• Work instruction A: Reproduce the bn_mul.h patch below word for word, everything from "First draft at" down to "the optimisation level.".
• Work instruction B: Can you extend the bn_mul.h patch below, picking up right after its final line?
==== Provided passage
First draft at fixing the choice of asm
Signed-off-by: Dave Rodgman <dave.rodgman@arm.com>
diff --git a/library/bn_mul.h b/library/bn_mul.h
index c512470..92a9266 100644
--- a/library/bn_mul.h
+++ b/library/bn_mul.h
@@ -659,39 +659,46 @@
#endif /* TriCore */
/*
+ * There is a fairly complex matrix of supported options for Thumb / Thumb2 / Arm
+ * assembly. Choosing the correct code path depends on the target, the compiler,
+ * and the optimisation level.
+ *
* Note, gcc -O0 by default uses r7 for the frame pointer, so it complains about
* our use of r7 below, unless -fomit-frame-pointer is passed.
*
* On the other hand, -fomit-frame-pointer is implied by any -Ox options with
* x !=0, which we can detect using __OPTIMIZE__ (which is also defined by
* clang and armcc5 under the same conditions).
- *
- * So, only use the optimized assembly below for optimized build, which avoids
- * the build error and is pretty reasonable anyway.
*/
-#if defined(__GNUC__) && !defined(__OPTIMIZE__)
-#define MULADDC_CANNOT_USE_R7
+
+
+#if defined(__thumb__) && !defined(__thumb2__) // Thumb1 (not Thumb 2) ISA
+// Only supported by gcc, when optimisation is enabled; only option A works
+#if defined(__OPTIMIZE__) && !defined(__ARMCC_VERSION)
+#define ARM_OPTION_A
#endif
-/*
- * Similarly, we need to disable the assembly below if:
- * - compiler is armclang
- * - optimisation is not -O0
- * - target is Thumb
- * - target cpu is one of cortex-m0, cortex-m0plus, cortex-m1, cortex-m23, sc000
- *
- * Checking for __ARM_ARCH_6M__ or __ARM_ARCH_8M_BASE__ seems to identify exactly these
- * cpus and no others (tested against all values for -mcpu known to armclang 6.20).
- */
-#if defined(__ARMCC_VERSION) && defined(__OPTIMIZE__) && defined(__thumb__)
========
==== Record extracts
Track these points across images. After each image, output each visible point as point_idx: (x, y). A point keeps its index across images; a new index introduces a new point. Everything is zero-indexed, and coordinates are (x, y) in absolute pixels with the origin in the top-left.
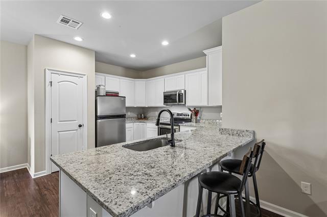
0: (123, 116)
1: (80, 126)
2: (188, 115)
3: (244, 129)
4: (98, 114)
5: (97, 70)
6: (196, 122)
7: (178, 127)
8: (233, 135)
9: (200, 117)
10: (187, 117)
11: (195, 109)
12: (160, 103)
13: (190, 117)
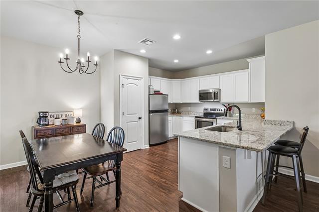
0: (166, 111)
1: (140, 118)
2: (222, 110)
3: (285, 120)
4: (151, 109)
5: (151, 74)
6: (230, 116)
7: (215, 120)
8: (275, 125)
9: (233, 112)
10: (221, 111)
11: (229, 105)
12: (196, 99)
13: (223, 111)
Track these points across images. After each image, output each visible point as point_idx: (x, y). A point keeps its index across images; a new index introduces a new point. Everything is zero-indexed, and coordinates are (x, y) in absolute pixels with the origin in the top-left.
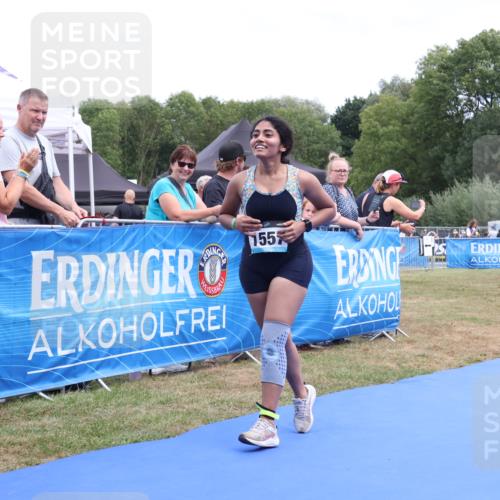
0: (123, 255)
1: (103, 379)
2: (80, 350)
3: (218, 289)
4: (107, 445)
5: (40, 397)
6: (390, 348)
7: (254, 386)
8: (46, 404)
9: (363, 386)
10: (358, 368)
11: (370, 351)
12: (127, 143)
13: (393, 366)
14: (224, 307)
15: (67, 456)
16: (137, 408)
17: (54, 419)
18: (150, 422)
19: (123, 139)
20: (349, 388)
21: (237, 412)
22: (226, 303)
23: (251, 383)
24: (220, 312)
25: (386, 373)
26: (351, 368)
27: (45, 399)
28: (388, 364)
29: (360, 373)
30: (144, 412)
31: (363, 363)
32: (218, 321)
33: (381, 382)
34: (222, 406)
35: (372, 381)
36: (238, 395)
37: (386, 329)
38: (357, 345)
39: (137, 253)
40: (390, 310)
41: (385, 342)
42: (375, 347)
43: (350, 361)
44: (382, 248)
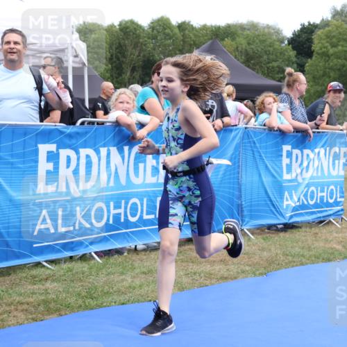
0: (114, 150)
1: (96, 253)
2: (77, 228)
4: (99, 306)
5: (44, 266)
6: (337, 233)
7: (221, 261)
8: (49, 272)
9: (313, 263)
10: (309, 249)
11: (320, 235)
12: (114, 59)
13: (339, 247)
15: (66, 314)
16: (124, 277)
17: (56, 284)
18: (134, 288)
19: (112, 56)
20: (302, 264)
21: (208, 282)
25: (333, 253)
26: (303, 248)
27: (48, 268)
28: (335, 246)
29: (311, 253)
30: (130, 280)
31: (313, 244)
33: (329, 260)
34: (194, 277)
35: (321, 260)
36: (208, 268)
37: (333, 217)
38: (308, 230)
39: (126, 148)
40: (331, 201)
41: (333, 228)
42: (323, 231)
43: (303, 242)
44: (328, 149)
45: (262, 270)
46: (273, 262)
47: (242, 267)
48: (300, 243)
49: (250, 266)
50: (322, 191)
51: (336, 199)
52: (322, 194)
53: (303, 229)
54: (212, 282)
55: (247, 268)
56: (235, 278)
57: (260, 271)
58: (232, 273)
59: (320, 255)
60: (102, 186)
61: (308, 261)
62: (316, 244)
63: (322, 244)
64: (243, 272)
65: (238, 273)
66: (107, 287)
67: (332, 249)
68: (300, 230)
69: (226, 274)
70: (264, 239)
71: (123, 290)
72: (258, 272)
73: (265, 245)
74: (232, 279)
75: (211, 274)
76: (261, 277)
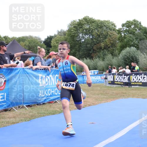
3: (3, 88)
6: (58, 105)
7: (14, 117)
9: (48, 116)
10: (47, 111)
11: (52, 106)
13: (58, 110)
14: (5, 94)
20: (44, 116)
21: (7, 125)
22: (5, 92)
23: (13, 116)
24: (4, 95)
25: (56, 112)
26: (45, 111)
29: (48, 112)
32: (4, 98)
33: (54, 114)
34: (2, 123)
35: (51, 114)
36: (8, 120)
37: (57, 100)
38: (48, 105)
40: (56, 94)
41: (57, 103)
42: (53, 105)
43: (45, 109)
44: (54, 75)
45: (28, 119)
46: (33, 116)
47: (21, 118)
48: (44, 109)
49: (24, 118)
50: (53, 91)
51: (58, 93)
52: (53, 92)
53: (46, 105)
54: (9, 125)
55: (23, 119)
56: (18, 123)
57: (28, 120)
58: (17, 121)
59: (51, 112)
61: (46, 115)
62: (50, 109)
63: (52, 109)
64: (21, 120)
65: (19, 121)
67: (56, 110)
68: (45, 105)
69: (14, 122)
70: (31, 109)
72: (27, 120)
73: (31, 111)
74: (16, 123)
75: (9, 122)
76: (28, 122)
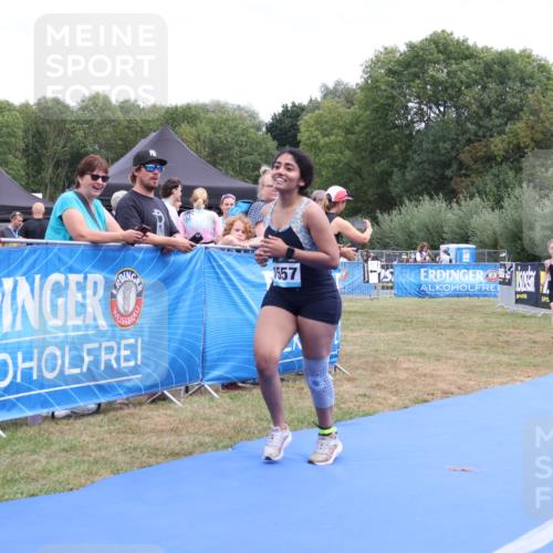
0: (22, 280)
3: (133, 320)
7: (172, 430)
12: (31, 151)
14: (140, 340)
16: (36, 456)
18: (50, 472)
22: (140, 336)
23: (169, 427)
24: (135, 346)
29: (293, 416)
30: (44, 461)
31: (296, 404)
32: (133, 357)
34: (134, 454)
39: (38, 277)
45: (227, 442)
46: (242, 430)
47: (201, 437)
49: (211, 436)
55: (207, 439)
56: (190, 454)
57: (224, 443)
58: (185, 446)
59: (304, 418)
60: (5, 331)
62: (301, 403)
64: (201, 445)
65: (194, 446)
66: (10, 472)
69: (177, 449)
70: (231, 398)
71: (34, 475)
72: (220, 445)
73: (233, 406)
74: (185, 455)
75: (157, 449)
76: (225, 451)
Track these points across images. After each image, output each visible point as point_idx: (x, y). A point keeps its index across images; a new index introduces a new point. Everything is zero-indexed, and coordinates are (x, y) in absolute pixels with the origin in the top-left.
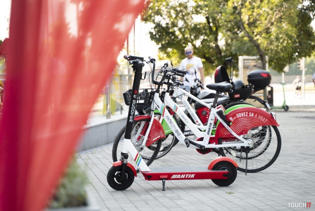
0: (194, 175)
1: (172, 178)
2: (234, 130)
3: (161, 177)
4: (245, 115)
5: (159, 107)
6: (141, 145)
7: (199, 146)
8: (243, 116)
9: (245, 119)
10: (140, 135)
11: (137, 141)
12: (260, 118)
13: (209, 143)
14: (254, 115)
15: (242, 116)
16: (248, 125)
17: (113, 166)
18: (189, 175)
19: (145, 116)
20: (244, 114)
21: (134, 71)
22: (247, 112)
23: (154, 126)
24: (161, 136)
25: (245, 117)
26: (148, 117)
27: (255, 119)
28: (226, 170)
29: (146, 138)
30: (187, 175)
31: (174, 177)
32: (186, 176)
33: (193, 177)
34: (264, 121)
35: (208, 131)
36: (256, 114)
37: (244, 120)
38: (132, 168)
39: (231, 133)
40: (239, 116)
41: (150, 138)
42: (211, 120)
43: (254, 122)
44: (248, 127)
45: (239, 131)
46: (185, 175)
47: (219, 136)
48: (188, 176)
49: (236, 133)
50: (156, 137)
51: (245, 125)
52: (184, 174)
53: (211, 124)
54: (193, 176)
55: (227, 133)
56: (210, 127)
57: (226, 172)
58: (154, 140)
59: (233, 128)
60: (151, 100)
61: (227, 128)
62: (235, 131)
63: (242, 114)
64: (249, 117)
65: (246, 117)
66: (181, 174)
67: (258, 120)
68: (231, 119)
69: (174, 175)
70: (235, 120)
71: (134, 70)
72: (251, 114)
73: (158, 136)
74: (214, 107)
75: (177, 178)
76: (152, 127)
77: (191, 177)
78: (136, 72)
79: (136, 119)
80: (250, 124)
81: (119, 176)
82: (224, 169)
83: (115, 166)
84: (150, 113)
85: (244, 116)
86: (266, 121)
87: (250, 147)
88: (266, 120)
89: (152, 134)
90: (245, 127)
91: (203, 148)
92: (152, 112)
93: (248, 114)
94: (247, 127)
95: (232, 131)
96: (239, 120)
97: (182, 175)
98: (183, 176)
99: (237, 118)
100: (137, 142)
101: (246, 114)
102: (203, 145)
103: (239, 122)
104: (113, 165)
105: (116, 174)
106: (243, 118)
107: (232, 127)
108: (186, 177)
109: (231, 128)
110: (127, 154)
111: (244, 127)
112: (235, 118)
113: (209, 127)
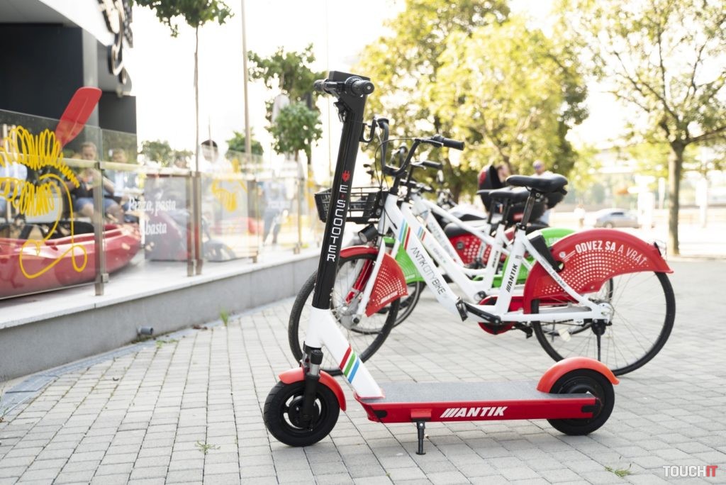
0: (505, 408)
1: (442, 416)
2: (569, 281)
3: (414, 415)
4: (597, 247)
5: (396, 228)
6: (354, 312)
7: (488, 318)
8: (590, 249)
9: (595, 256)
10: (353, 290)
11: (346, 302)
12: (630, 255)
13: (510, 310)
14: (617, 247)
15: (588, 250)
16: (602, 270)
17: (281, 382)
18: (489, 408)
19: (365, 248)
20: (594, 245)
21: (343, 115)
22: (601, 240)
23: (384, 271)
24: (398, 293)
25: (595, 252)
26: (372, 250)
27: (620, 256)
28: (588, 392)
29: (366, 297)
30: (485, 409)
31: (448, 413)
32: (481, 411)
33: (502, 414)
34: (640, 262)
35: (509, 282)
36: (622, 246)
37: (593, 258)
38: (333, 388)
39: (561, 288)
40: (581, 248)
41: (375, 298)
42: (517, 257)
43: (617, 262)
44: (602, 274)
45: (582, 283)
46: (479, 409)
47: (534, 296)
48: (488, 411)
49: (573, 288)
50: (388, 294)
51: (596, 271)
52: (476, 405)
53: (515, 267)
54: (500, 411)
55: (552, 288)
56: (512, 275)
57: (592, 400)
58: (383, 300)
59: (568, 277)
60: (379, 211)
61: (554, 277)
62: (572, 283)
63: (590, 246)
64: (605, 253)
65: (598, 252)
66: (468, 406)
67: (625, 259)
68: (563, 255)
69: (448, 410)
70: (571, 259)
71: (341, 112)
72: (610, 245)
73: (393, 291)
74: (523, 228)
75: (457, 416)
76: (379, 273)
77: (496, 414)
78: (346, 118)
79: (343, 255)
80: (608, 267)
81: (297, 409)
82: (583, 391)
83: (285, 382)
84: (376, 241)
85: (594, 249)
86: (645, 261)
87: (605, 322)
88: (645, 259)
89: (380, 288)
90: (596, 274)
91: (497, 322)
92: (380, 238)
93: (604, 246)
94: (599, 274)
95: (566, 284)
96: (582, 259)
97: (472, 410)
98: (474, 412)
99: (578, 254)
100: (345, 305)
101: (598, 244)
102: (495, 314)
103: (582, 263)
104: (279, 380)
105: (288, 403)
106: (591, 253)
107: (565, 275)
108: (483, 414)
109: (563, 277)
110: (320, 349)
111: (593, 274)
112: (572, 253)
113: (512, 273)
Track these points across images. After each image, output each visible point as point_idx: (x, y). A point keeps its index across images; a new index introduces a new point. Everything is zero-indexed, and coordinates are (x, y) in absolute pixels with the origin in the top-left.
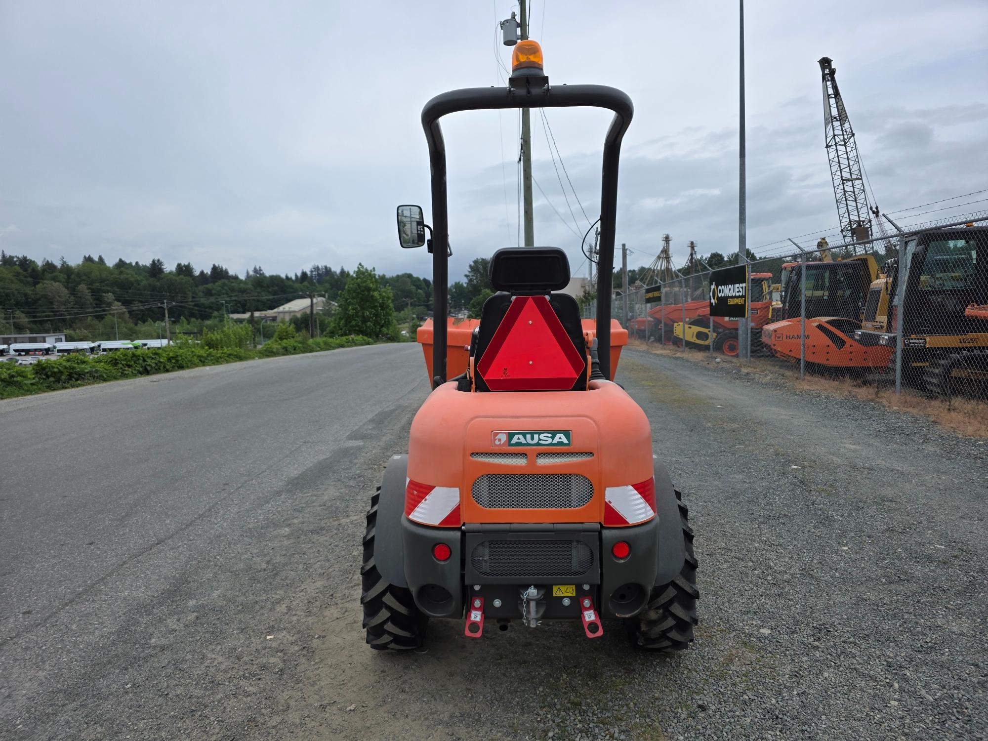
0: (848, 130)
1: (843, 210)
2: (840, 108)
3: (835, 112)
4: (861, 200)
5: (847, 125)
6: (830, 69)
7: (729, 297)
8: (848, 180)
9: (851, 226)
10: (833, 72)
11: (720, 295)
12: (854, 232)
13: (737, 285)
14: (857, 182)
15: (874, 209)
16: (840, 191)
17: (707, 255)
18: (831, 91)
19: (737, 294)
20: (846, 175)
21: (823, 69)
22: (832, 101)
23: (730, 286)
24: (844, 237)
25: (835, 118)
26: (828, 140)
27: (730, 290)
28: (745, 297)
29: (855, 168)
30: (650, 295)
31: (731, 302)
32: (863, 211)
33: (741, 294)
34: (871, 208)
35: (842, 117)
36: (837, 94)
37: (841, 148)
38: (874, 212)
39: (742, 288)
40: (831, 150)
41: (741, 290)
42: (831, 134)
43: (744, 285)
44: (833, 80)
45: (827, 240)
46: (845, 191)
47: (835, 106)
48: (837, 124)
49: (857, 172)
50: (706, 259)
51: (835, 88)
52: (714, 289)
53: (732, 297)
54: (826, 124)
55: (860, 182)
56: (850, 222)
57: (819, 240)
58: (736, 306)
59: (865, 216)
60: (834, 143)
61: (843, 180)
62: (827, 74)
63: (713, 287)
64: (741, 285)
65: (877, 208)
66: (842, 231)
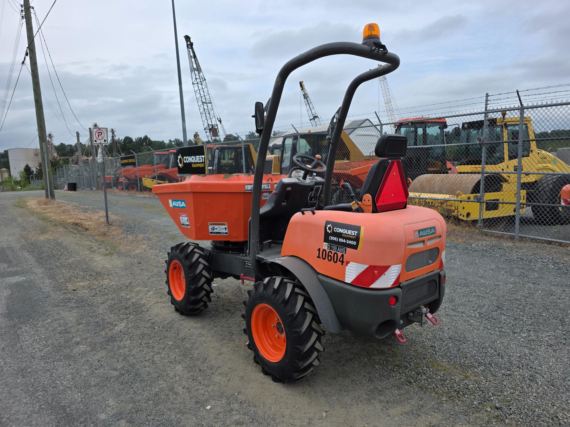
0: (202, 77)
1: (204, 118)
2: (198, 64)
3: (195, 66)
4: (212, 114)
5: (201, 74)
6: (190, 42)
7: (192, 163)
8: (205, 103)
9: (209, 127)
10: (192, 44)
11: (185, 162)
12: (210, 130)
13: (198, 156)
14: (209, 105)
15: (219, 119)
16: (202, 108)
17: (122, 138)
18: (192, 54)
19: (199, 161)
20: (204, 100)
21: (187, 41)
22: (193, 60)
23: (193, 157)
24: (206, 132)
25: (195, 69)
26: (193, 80)
27: (193, 159)
28: (204, 163)
29: (207, 97)
30: (125, 161)
31: (194, 166)
32: (213, 120)
33: (201, 161)
34: (218, 119)
35: (199, 69)
36: (195, 57)
37: (200, 86)
38: (219, 121)
39: (202, 158)
40: (195, 86)
41: (201, 159)
42: (194, 77)
43: (203, 156)
44: (192, 48)
45: (198, 133)
46: (204, 109)
47: (194, 62)
48: (196, 72)
49: (209, 99)
50: (122, 140)
51: (194, 53)
52: (180, 159)
53: (195, 163)
54: (191, 72)
55: (211, 104)
56: (208, 125)
57: (195, 133)
58: (199, 168)
59: (214, 122)
60: (196, 83)
61: (203, 103)
62: (189, 45)
63: (179, 157)
64: (201, 156)
65: (220, 119)
66: (205, 129)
========
• Exercise output A:
First draft at fixing the choice of asm
Signed-off-by: Dave Rodgman <dave.rodgman@arm.com>
diff --git a/library/bn_mul.h b/library/bn_mul.h
index c512470..92a9266 100644
--- a/library/bn_mul.h
+++ b/library/bn_mul.h
@@ -659,39 +659,46 @@
#endif /* TriCore */
/*
+ * There is a fairly complex matrix of supported options for Thumb / Thumb2 / Arm
+ * assembly. Choosing the correct code path depends on the target, the compiler,
+ * and the optimisation level.

• Exercise output B:
-#if defined(__ARM_ARCH_8M_BASE__) || defined(__ARM_ARCH_6M__)
-#define MULADDC_CANNOT_USE_R7
-#endif
+#elif defined(__thumb2__) // Thumb 2 ISA
+
+#if !defined(__ARMCC_VERSION) && !defined(__OPTIMIZE__)
+// gcc -O0
+// only option B builds
+#define ARM_OPTION_B
+#elif !defined(__ARMCC_VERSION)
+// gcc with optimisation - any option builds
+#define ARM_OPTION_A
+#else
+// armclang
+// options A or C build
+#define ARM_OPTION_A
#endif
-#if defined(__arm__) && !defined(MULADDC_CANNOT_USE_R7)
+#elif defined(__arm__) // Arm ISA
+// any option builds. A does not seem to work; B is about 2x faster than C (under emulation).
+#define ARM_OPTION_B
+#endif
-#if defined(__thumb__) && !defined(__thumb2__)
+#if defined(ARM_OPTION_A)
#define MULADDC_X1_INIT \
asm( \
@@ -746,8 +753,7 @@
"r6", "r7", "r8", "r9", "cc" \
);
-#elif (__ARM_ARCH >= 6) && \
- defined (__ARM_FEATURE_DSP) && (__ARM_FEATURE_DSP == 1)
+#elif defined(ARM_OPTION_B)
#define MULADDC_X1_INIT \
{ \
@@ -812,7 +818,7 @@
); \
}
-#else
+#elif defined(ARM_OPTION_C)
#define MULADDC_X1_INIT \
asm( \
@@ -840,9 +846,7 @@
"r6", "r7", "cc" \
);
-#endif /* Thumb */
-
-#endif /* ARMv3 */
+#endif /* Arm */
#if defined(__alpha__)